While the VDEW event lay outside the trade fair program, a series of small seminars, dubbed dialog@WindEnergy, were held throughout the four day event. They focussed on legal issues, technology, financing and markets. The sessions attracted anything from a mere handful to 70-80 listeners, with varying levels of interest in national presentations from countries ranging from the Baltic states, Poland and the Czech Republic (with presentations supported by the German economy ministry) to larger wind power markets such as the United States and Great Britain.

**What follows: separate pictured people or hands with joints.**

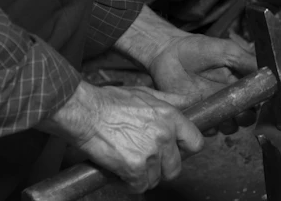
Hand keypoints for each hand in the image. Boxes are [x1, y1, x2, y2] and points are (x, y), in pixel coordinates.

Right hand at [37, 81, 203, 193]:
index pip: (196, 142)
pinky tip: (120, 172)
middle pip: (175, 167)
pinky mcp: (135, 167)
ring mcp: (151, 152)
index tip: (175, 151)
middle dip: (162, 168)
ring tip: (128, 163)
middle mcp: (165, 134)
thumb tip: (187, 103)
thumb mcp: (145, 94)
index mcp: (170, 116)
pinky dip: (129, 184)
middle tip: (146, 161)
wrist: (84, 111)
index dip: (184, 150)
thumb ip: (168, 101)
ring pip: (156, 178)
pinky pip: (139, 186)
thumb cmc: (109, 101)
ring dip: (143, 176)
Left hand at [113, 5, 257, 133]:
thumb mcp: (227, 50)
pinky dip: (211, 127)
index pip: (257, 97)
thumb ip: (246, 60)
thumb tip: (269, 72)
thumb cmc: (197, 48)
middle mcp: (228, 97)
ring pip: (229, 125)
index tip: (260, 102)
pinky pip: (209, 127)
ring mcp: (213, 107)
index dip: (260, 102)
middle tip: (242, 113)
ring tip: (226, 118)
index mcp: (239, 81)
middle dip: (247, 117)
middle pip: (246, 115)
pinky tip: (208, 119)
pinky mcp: (198, 114)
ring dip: (231, 125)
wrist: (167, 53)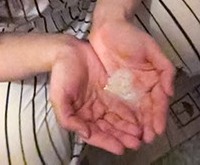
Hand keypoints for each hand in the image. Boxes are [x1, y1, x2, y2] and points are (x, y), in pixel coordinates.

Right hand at [48, 39, 143, 154]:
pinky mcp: (111, 92)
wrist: (68, 50)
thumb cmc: (61, 74)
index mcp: (80, 117)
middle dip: (122, 138)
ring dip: (129, 129)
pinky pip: (123, 106)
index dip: (107, 142)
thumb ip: (68, 118)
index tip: (120, 148)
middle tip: (136, 143)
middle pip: (109, 130)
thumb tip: (85, 133)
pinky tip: (141, 120)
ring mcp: (102, 102)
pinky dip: (131, 114)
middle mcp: (92, 113)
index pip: (95, 134)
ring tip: (141, 135)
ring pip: (118, 120)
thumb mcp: (59, 97)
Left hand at [90, 17, 175, 143]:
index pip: (159, 101)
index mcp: (153, 78)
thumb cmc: (130, 35)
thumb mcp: (151, 48)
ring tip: (137, 139)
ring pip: (134, 111)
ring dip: (137, 126)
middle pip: (147, 110)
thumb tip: (170, 91)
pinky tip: (122, 129)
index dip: (159, 115)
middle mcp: (142, 86)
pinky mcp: (113, 88)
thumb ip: (165, 68)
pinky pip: (119, 106)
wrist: (107, 27)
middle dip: (149, 125)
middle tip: (148, 139)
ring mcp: (127, 88)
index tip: (158, 129)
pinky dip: (122, 118)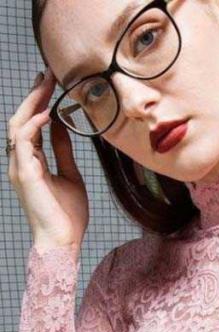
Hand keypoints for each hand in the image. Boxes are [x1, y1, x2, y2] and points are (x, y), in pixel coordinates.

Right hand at [7, 67, 87, 249]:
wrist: (63, 240)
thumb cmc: (68, 214)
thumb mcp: (70, 175)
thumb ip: (62, 151)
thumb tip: (61, 127)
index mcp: (30, 161)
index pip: (30, 124)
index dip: (38, 103)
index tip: (49, 83)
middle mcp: (20, 161)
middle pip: (21, 119)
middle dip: (33, 96)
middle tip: (47, 74)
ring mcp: (19, 167)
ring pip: (18, 126)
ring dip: (32, 104)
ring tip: (46, 85)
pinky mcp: (25, 174)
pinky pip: (23, 143)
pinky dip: (34, 127)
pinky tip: (46, 114)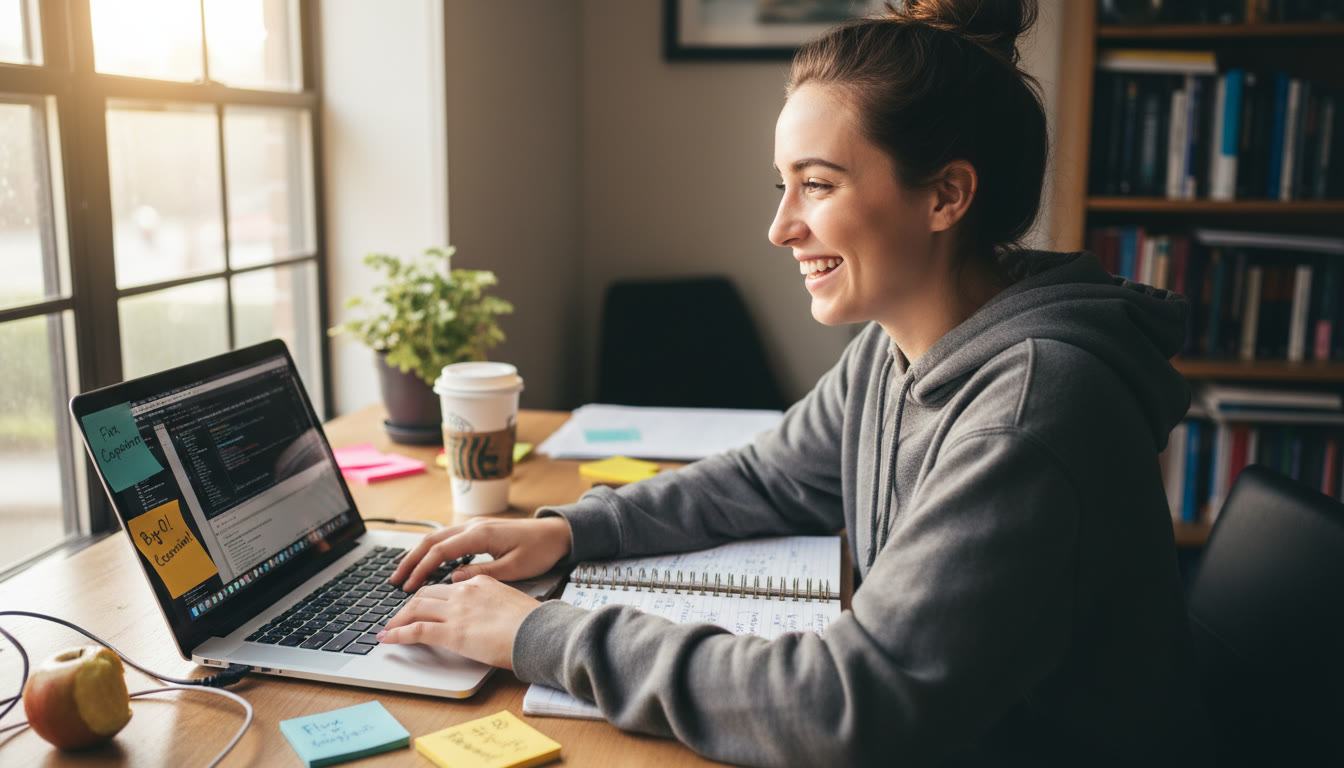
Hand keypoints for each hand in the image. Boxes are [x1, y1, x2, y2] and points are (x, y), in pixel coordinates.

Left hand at [377, 575, 540, 668]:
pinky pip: (415, 631)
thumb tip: (486, 613)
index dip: (429, 596)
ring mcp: (456, 611)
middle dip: (408, 605)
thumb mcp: (511, 602)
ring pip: (415, 608)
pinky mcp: (452, 633)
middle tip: (398, 616)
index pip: (446, 586)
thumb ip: (492, 602)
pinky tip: (388, 639)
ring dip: (398, 619)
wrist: (540, 632)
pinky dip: (397, 634)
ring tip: (388, 629)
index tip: (422, 604)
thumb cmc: (533, 623)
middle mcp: (464, 592)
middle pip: (425, 594)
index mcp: (480, 582)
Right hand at [388, 516, 572, 591]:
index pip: (440, 551)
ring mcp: (475, 526)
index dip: (421, 569)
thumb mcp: (514, 568)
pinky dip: (432, 550)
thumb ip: (482, 573)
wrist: (558, 533)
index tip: (407, 586)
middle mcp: (473, 526)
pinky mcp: (479, 530)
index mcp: (480, 535)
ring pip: (437, 537)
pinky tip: (426, 562)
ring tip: (402, 572)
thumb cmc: (540, 551)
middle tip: (395, 580)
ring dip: (418, 554)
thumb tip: (452, 579)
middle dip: (410, 560)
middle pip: (431, 541)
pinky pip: (448, 538)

Exhibitors views on WindEnergy were broadly positive. Katrin Beier from generator manufacturer VEM of Dresden said, "It was certainly worth coming to consolidate existing contacts, although new contacts here are fewer." Thomas Weber from Waelzlagerschaeden.de, a German specialist in roller bearing damage, said it was important to have a presence at trade fairs. He reported visits by insurance companies, manufacturers, component suppliers and turbine operators. After 12 years in the bearing industry and two years in wind, he said he has "an awful lot to do." Meike Bohn from Italy's Bonfiglioli, one of the largest suppliers of yaw and pitch drives to the wind industry, felt the fair was not as well attended as that at Husum in September, but stressed the need to nurture contacts, see what the competition is doing and be seen. About 20% of the company's turnover in Germany is made in the wind sector.
Another exhibitor from southern Europe was Spanish Gamesa, currently the fourth largest wind turbine supplier in the world and also a project developer. "We are very happy with our presence in Hamburg. It promotes the acceptance of Gamesa," said Enrique Pedrosa. The company recently secured a foothold on the German market through its acquisition of German project developer EBV. It has also secured its first German order.
The WindEnergy event was organised by the Hamburg Messe company, with the support of the German engineering union VDMA and the European Wind Energy Association, among others. The aim, said project manager Heiko Heiden, was to provide a one-stop and world class show case for the wind power industry. Indeed, a need had been identified back in 2001 for the industry to have a premier fair held in an international location. But with the wind industry continuing to support a wide variety of competing events, it is an ambition proving hard to realise. "What this industry needs is a global strategy for its conferences," said Heiden. He suggests supporting a major exhibition every two years while holding a major conference in the gap years.